# nLab coherent object

Contents

topos theory

## Theorems

#### $(\infty,1)$-Topos Theory

(∞,1)-topos theory

## Constructions

structures in a cohesive (∞,1)-topos

# Contents

## Definition

### In Abelian categories

An object $X$ in an AB5-category $C$ is of finite type if one of the following equivalent conditions hold:

(i) any complete directed set $\{X_i\}_{i\in I}$ of subobjects of $X$ is stationary

(ii) for any complete directed set $\{Y_i\}_{i\in I}$ of subobjects of an object $Y$ the natural morphism $\operatorname{colim}_i C(X,Y_i) \to C(X,Y)$ is an isomorphism.

An object $X$ is finitely presented if it is of finite type and if for any epimorphism $p : Y \to X$ where $Y$ is of finite type, it follows that $\operatorname{ker} p$ is also of finite type. An object $X$ in an AB5 category is coherent if it is of finite type and for any morphism $f : Y \to X$ where $Y$ is of finite type $\operatorname{ker} f$ is of finite type.

For an exact sequence $0 \to X' \to X \to X'' \to 0$ in an AB5 category the following hold:

1. if $X'$ and $X''$ are finitely presented, then $X$ is finitely presented;
2. if $X$ is finitely presented and $X'$ of finite type, then $X''$ is finitely presented;
3. if $X$ is coherent and $X'$ of finite type then $X''$ is also coherent.

For a module $M$ over a ring $R$ this is equivalent to $M$ being finitely generated $R$-module. It is finitely presented if it is finitely presented in the usual sense of existence of short exact sequence of the form $R^I \to R^J \to M \to 0$ where $I$ and $J$ are finite.

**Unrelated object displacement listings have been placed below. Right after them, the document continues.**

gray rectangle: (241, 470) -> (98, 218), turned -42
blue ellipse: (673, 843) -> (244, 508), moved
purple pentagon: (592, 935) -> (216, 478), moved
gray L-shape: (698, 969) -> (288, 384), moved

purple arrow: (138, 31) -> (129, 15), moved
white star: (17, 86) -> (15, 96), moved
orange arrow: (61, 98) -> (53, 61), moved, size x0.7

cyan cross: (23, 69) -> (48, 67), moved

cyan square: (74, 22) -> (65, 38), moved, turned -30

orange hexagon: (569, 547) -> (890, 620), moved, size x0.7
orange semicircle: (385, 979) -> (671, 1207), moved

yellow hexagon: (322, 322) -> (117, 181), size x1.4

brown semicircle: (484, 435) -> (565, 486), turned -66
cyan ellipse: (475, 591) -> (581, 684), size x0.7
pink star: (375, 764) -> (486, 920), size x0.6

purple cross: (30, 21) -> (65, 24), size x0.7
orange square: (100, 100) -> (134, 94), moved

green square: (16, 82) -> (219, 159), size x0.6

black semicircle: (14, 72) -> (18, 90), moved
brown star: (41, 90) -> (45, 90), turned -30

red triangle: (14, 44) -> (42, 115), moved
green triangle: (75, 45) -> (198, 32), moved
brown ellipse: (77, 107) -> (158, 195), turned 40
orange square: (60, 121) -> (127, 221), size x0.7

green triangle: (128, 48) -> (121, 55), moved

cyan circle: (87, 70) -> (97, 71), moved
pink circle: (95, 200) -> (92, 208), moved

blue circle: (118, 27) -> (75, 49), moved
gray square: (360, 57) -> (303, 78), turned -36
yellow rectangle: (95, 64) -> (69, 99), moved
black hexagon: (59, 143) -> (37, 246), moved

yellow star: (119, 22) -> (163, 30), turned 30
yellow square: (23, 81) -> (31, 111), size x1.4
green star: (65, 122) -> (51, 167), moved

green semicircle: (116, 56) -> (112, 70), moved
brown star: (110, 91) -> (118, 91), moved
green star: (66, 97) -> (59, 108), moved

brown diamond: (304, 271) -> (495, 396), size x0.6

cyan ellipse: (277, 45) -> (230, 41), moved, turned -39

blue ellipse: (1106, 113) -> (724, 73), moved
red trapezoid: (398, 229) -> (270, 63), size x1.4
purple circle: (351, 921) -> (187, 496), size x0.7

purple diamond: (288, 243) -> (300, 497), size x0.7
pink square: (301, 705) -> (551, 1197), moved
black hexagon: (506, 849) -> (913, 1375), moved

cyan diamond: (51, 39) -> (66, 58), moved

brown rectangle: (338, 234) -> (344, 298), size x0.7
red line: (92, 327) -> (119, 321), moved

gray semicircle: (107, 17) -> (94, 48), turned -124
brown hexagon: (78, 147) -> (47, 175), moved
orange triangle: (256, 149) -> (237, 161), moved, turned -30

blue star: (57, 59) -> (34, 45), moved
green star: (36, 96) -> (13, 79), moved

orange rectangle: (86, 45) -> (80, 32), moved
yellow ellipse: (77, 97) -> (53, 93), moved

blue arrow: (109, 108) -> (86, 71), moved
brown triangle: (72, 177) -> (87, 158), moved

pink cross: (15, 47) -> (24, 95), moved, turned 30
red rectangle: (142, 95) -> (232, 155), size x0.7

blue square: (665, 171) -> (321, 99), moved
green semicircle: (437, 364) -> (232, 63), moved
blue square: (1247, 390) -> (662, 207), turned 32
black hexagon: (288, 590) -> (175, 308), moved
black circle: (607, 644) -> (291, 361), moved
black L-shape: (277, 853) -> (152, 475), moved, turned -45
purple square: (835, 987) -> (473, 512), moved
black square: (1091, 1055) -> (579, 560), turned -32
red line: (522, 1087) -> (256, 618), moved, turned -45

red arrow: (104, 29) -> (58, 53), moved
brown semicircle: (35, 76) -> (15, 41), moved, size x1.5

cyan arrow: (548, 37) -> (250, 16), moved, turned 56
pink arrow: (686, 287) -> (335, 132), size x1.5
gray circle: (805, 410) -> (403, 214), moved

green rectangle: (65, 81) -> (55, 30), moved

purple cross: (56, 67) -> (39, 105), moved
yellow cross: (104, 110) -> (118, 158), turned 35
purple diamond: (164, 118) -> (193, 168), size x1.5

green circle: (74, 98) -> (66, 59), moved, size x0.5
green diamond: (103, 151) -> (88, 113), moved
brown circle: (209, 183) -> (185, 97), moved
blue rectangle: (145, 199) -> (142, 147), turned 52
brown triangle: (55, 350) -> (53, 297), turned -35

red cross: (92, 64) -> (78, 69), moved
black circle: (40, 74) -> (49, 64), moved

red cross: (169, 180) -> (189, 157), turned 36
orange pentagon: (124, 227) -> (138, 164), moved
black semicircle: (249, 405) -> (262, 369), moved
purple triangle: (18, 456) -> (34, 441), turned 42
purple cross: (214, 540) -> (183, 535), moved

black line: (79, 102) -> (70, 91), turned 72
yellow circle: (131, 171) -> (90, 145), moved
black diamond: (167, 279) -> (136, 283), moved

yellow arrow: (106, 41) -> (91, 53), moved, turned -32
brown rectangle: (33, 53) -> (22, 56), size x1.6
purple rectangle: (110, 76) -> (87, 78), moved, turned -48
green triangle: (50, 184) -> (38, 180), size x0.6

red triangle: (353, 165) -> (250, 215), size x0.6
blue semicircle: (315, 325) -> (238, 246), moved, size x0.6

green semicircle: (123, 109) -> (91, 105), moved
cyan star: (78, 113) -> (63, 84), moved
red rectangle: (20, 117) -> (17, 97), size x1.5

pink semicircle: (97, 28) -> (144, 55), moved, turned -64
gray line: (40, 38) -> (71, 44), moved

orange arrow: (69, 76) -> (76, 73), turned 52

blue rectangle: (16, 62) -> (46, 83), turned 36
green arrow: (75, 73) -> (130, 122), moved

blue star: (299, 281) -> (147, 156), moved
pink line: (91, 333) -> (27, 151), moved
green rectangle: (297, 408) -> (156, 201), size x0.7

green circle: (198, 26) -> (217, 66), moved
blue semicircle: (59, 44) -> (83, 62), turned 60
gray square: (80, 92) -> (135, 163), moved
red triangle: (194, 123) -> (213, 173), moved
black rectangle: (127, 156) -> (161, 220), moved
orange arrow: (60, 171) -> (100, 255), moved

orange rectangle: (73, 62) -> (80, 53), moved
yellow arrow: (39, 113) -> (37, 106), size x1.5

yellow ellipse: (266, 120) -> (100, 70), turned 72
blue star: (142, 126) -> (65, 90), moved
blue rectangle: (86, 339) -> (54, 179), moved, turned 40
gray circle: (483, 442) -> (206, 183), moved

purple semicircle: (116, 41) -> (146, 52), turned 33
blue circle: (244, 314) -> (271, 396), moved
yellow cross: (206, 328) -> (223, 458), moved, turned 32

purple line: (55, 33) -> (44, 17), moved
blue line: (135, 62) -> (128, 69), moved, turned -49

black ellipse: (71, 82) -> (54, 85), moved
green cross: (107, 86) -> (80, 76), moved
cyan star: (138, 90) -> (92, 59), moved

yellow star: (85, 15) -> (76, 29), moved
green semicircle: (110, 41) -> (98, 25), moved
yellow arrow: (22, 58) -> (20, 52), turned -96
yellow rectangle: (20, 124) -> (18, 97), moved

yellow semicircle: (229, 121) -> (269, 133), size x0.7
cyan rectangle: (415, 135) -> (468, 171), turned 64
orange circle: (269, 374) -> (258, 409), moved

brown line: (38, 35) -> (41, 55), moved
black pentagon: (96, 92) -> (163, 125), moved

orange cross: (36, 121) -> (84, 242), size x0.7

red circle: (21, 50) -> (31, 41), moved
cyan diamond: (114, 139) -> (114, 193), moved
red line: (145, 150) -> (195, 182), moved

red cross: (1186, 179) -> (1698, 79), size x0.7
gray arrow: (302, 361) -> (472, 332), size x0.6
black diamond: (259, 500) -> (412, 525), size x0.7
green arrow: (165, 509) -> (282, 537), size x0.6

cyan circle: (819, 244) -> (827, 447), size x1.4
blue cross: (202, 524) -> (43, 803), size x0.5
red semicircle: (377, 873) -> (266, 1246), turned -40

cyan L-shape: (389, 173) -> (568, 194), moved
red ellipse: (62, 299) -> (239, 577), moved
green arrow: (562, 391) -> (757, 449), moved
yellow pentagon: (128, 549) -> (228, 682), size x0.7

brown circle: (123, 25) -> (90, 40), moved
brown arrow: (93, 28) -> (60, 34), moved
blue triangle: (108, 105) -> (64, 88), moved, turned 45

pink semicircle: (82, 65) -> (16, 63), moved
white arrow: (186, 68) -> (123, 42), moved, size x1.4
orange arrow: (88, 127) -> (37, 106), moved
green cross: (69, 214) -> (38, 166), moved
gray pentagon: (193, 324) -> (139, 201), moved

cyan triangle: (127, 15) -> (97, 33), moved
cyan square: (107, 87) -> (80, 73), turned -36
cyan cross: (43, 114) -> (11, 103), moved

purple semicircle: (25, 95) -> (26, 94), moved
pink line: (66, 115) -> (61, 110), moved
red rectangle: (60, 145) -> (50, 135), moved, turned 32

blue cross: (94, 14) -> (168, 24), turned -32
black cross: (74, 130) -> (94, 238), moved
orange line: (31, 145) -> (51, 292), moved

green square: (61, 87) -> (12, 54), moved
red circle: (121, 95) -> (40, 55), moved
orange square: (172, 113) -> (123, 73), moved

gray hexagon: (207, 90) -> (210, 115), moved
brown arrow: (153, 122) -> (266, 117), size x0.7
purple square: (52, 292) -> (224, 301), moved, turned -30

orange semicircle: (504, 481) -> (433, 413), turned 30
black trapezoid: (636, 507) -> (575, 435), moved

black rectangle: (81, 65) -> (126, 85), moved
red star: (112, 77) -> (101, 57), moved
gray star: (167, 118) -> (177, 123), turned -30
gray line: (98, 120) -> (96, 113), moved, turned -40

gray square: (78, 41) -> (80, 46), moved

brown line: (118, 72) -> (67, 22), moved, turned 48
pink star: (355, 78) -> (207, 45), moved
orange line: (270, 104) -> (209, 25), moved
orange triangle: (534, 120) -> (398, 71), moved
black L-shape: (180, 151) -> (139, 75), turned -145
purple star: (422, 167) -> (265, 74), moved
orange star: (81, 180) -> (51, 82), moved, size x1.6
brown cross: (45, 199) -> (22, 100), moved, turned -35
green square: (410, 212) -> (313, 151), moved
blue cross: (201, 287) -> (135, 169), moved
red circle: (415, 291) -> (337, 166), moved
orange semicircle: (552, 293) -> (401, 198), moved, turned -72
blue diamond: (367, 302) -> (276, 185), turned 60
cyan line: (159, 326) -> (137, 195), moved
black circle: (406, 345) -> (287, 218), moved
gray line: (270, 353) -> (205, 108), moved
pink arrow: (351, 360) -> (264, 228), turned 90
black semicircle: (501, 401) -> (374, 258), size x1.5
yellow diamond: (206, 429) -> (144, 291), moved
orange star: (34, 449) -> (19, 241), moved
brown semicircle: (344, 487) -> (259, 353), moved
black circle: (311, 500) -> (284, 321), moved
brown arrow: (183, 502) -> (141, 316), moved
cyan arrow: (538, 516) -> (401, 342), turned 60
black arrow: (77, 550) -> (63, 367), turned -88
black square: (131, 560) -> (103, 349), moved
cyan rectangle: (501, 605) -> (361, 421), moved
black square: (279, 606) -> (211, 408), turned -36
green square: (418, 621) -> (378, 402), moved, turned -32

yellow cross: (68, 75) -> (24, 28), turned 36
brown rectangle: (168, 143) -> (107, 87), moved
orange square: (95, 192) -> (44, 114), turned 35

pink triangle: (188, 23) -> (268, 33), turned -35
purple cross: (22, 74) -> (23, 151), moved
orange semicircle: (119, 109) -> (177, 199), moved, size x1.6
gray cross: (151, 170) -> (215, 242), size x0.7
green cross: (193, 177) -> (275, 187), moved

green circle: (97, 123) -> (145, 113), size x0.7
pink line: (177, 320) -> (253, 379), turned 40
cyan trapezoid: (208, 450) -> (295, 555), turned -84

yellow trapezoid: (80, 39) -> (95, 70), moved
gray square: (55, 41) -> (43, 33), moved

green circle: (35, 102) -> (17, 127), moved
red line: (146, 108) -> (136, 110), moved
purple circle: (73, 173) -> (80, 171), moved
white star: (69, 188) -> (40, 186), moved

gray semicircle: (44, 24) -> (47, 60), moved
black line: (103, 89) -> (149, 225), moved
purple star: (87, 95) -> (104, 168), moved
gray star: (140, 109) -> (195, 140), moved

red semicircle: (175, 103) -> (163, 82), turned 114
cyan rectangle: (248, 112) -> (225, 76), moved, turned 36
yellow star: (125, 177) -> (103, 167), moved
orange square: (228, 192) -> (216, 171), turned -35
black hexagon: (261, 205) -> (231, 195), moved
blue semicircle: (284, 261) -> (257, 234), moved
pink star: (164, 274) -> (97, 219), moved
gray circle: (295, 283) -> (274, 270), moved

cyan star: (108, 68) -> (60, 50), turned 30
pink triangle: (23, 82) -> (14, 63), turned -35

An AB5-category is locally coherent if it has a generating set of coherent objects. If it is such, than every finitely presented object is coherent, and the full subcategory of finitely presented objects is therefore abelian.

### In 1-topos theory

Let $C$ be a topos.

###### Definition

An object $X$ of $C$ is called compact if the top element of the poset of subobjects $Sub(X)$ is a compact element.

###### Definition

An object $X$ of $C$ is called stable if for all morphisms $Y \to X$ from a compact object $Y$, the domain of the kernel pair $R \rightrightarrows Y$ of $f$ is also a compact object.

###### Definition

An object $X$ of $C$ is called coherent if it is compact and stable.

###### Theorem

Let $(C, \tau)$ be a small cartesian site, and suppose that $\tau$ is generated by finite covering families. For an object $X$ of $C$, let $l(X)$ denote the sheaf associated to the presheaf represented by $X$. Then

• $l(X)$ is a coherent object of the topos $Sh(C, \tau)$, for all objects $X$ in $C$,
• if $(C, \tau)$ is further a pretopos with its coherent coverage, then every coherent object of $Sh(C, \tau)$ is isomorphic to $l(X)$ for some $X$.

This is (Johnstone, Theorem D3.3.7).

### In $(\infty,1)$-topos theory

###### Definition

An object $X$ in an (∞,1)-topos $\mathbf{H}$ is an $n$-coherent object if the slice (∞,1)-topos $\mathbf{H}_{/X}$ is an n-coherent (∞,1)-topos

###### Remark

A coherent object which is also n-truncated for some $n$ is called a finitely constructible object.

## Examples

###### Example

∞Grpd is a coherent (∞,1)-topos and a locally coherent (∞,1)-topos. An object $X$, hence an ∞-groupoid, is an $n$-coherent object if all its homotopy groups in degree $k \leq n$ are finite. Hence the fully coherent objects here are the homotopy types with finite homotopy groups.